The buffaloes he ran behind on Kollara’s fields, he himself shouting Jah Mah in typical local fashion were now forgotten. No, but they were not altogether forgotten, nor were the betel chew for captains who sailed to India, who were always reminded to bring him this victual.
At Arippu, the report to the Dutch officers about the two was, “Here have come two men, from the inlands , very fluent in Sinhala and clad in sarong and always chewing betel”.
Gone back, Lanka stayed firmly within the man. Nor was Maria forgotten.She was a product of a link between a local woman and a Euro mate of him(who was one of those captives who despairing for freedom had taken to wed village damsels). Knox was training her to look after him in his old age, if he were to die here. And, from across the seas he now sent his Will, bequeathing to her all his property in Kandea for he had become a wealthy man here through sheer perseverance.
It is interesting to note that in the frenzy of his new activities he had even attempted a glossary of Sinhala words while producing impressions for artistic presentations of Lankan life for his oncoming book, now to run into several prints. He had ended up a brilliant writer making rounds in the coffee houses of English literati, thirsty for adventures of this sort.

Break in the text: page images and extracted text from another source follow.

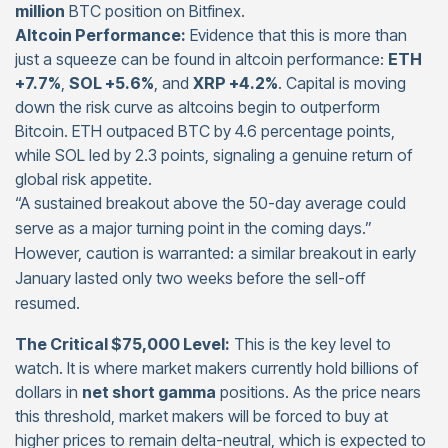
million
BTC position on Bitfinex.
Altcoin Performance:
Evidence that this is more than
just a squeeze can be found in altcoin performance:
ETH
+7.7%
,
SOL +5.6%
, and
XRP +4.2%
. Capital is moving
down the risk curve as altcoins begin to outperform
Bitcoin. ETH outpaced BTC by 4.6 percentage points,
while SOL led by 2.3 points, signaling a genuine return of
global risk appetite.
“A sustained breakout above the 50-day average could
serve as a major turning point in the coming days.”
However, caution is warranted: a similar breakout in early
January lasted only two weeks before the sell-off
resumed.
The Critical $75,000 Level:
This is the key level to
watch. It is where market makers currently hold billions of
dollars in
net short gamma
positions. As the price nears
this threshold, market makers will be forced to buy at
higher prices to remain delta-neutral, which is expected to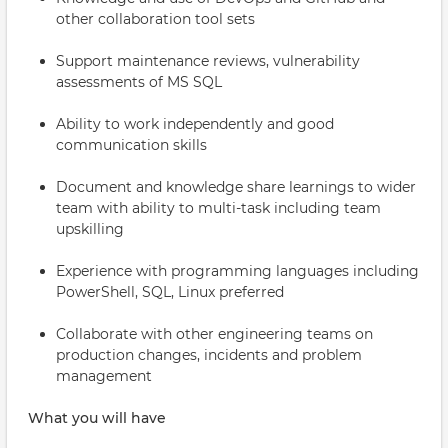
other collaboration tool sets
Support maintenance reviews, vulnerability
assessments of MS SQL
Ability to work independently and good
communication skills
Document and knowledge share learnings to wider
team with ability to multi-task including team
upskilling
Experience with programming languages including
PowerShell, SQL, Linux preferred
Collaborate with other engineering teams on
production changes, incidents and problem
management
What you will have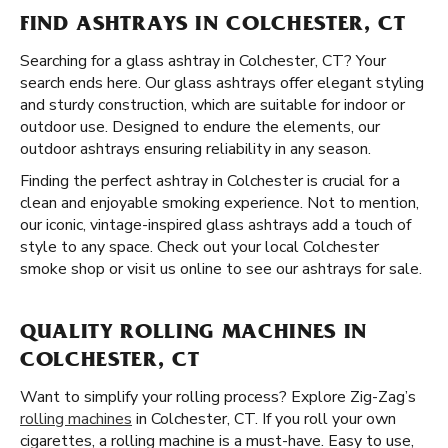
FIND ASHTRAYS IN COLCHESTER, CT
Searching for a glass ashtray in Colchester, CT? Your
search ends here. Our glass ashtrays offer elegant styling
and sturdy construction, which are suitable for indoor or
outdoor use. Designed to endure the elements, our
outdoor ashtrays ensuring reliability in any season.
Finding the perfect ashtray in Colchester is crucial for a
clean and enjoyable smoking experience. Not to mention,
our iconic, vintage-inspired glass ashtrays add a touch of
style to any space. Check out your local Colchester
smoke shop or visit us online to see our ashtrays for sale.
QUALITY ROLLING MACHINES IN
COLCHESTER, CT
Want to simplify your rolling process? Explore Zig-Zag’s
rolling machines
in Colchester, CT. If you roll your own
cigarettes, a rolling machine is a must-have. Easy to use,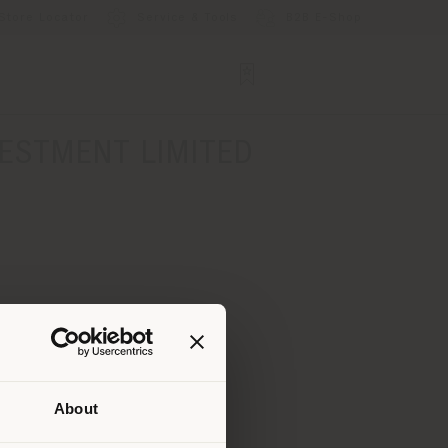
Store Locator
Service & Tools
B2B E-Shop
ESTMENT LIMITED
About
 than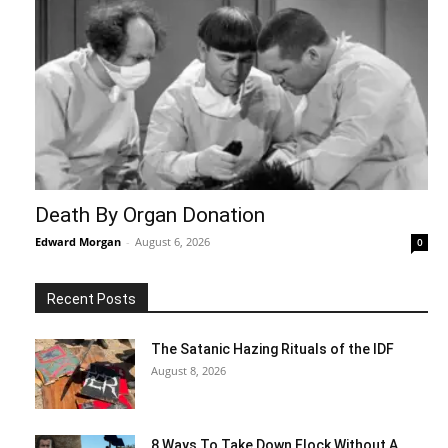
Death By Organ Donation
Edward Morgan
-
August 6, 2026
0
Recent Posts
The Satanic Hazing Rituals of the IDF
August 8, 2026
8 Ways To Take Down Flock Without A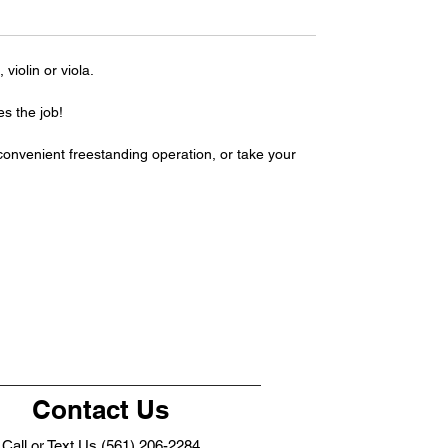
violin or viola.
s the job!
 convenient freestanding operation, or take your
Contact Us
Call or Text Us (561) 206-2284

** A NOTE, then in 2016: Padma Edirisinghe won the Columnist of the Year award recently for the columns she subscribed to Sunday Observer in 2015. Today, we publish excerpts from her first column to the same newspaper subscribed as early as 1975. (Same title as above – dated, 5 May, 1975, 41 years ago). Due to the passing of time the piece has been defaced in the last lines and in certain areas. The writer wishes to add, in that long- forgotten year, when she climbed the steps of Lake House and handed over the item to the then editor, he remarked that only articles of known writers are published, but later he had relented and published it, perhaps, thanks to Robert Knox, the central figure of the write-up. Less important matter from the excerpts has been left out in a few places, due to the defacement.